Objectives: The aim of this study was to describe the current regulatory environment in Greece to evaluate the potential introduction of health technology assessment (HTA) for medicinal products for human use.
Methods: Data sources consist of national legislation on pricing and reimbursement of health technologies to identify the potential need of establishing HTA and its relevant structure.
Results: The pricing procedure regarding medicinal products for human use is based on an external reference pricing mechanism which considers the average of the three lowest Euorpean Union prices. Currently, a formal HTA procedure has not been applied in Greece, and the only prerequisite used for the reimbursement of medicinal products for human use is their inclusion in the Positive Reimbursement List.

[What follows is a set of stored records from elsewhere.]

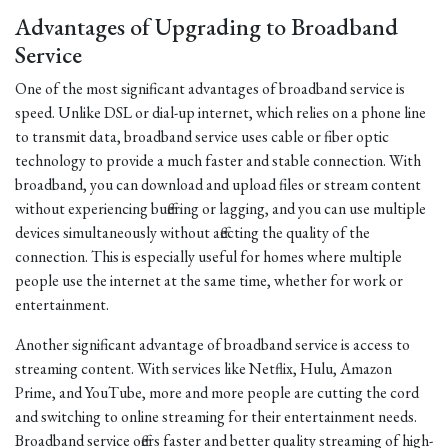
Advantages of Upgrading to Broadband
Service
One of the most significant advantages of broadband service is
speed. Unlike DSL or dial-up internet, which relies on a phone line
to transmit data, broadband service uses cable or fiber optic
technology to provide a much faster and stable connection. With
broadband, you can download and upload files or stream content
without experiencing buffering or lagging, and you can use multiple
devices simultaneously without affecting the quality of the
connection. This is especially useful for homes where multiple
people use the internet at the same time, whether for work or
entertainment.
Another significant advantage of broadband service is access to
streaming content. With services like Netflix, Hulu, Amazon
Prime, and YouTube, more and more people are cutting the cord
and switching to online streaming for their entertainment needs.
Broadband service offers faster and better quality streaming of high-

To restrict pharmaceutical expenditure, a variety of measures—such as clawback mechanisms, rebates, monthly budget caps per physician, generics penetration targeting—have been imposed, aiming mainly to regulate the price level rather than control the introduction of medicinal products for human use in the Greek pharmaceutical market.
Conclusions: Greece has the opportunity to rapidly build capacity, implement, and take advantage of the application of HTA mechanisms by clearly defining the goals, scope, systems, context, stakeholders, and methods that will be involved in the local HTA processes, taking into account the country's established e-prescription system and the recently adapted legislative framework.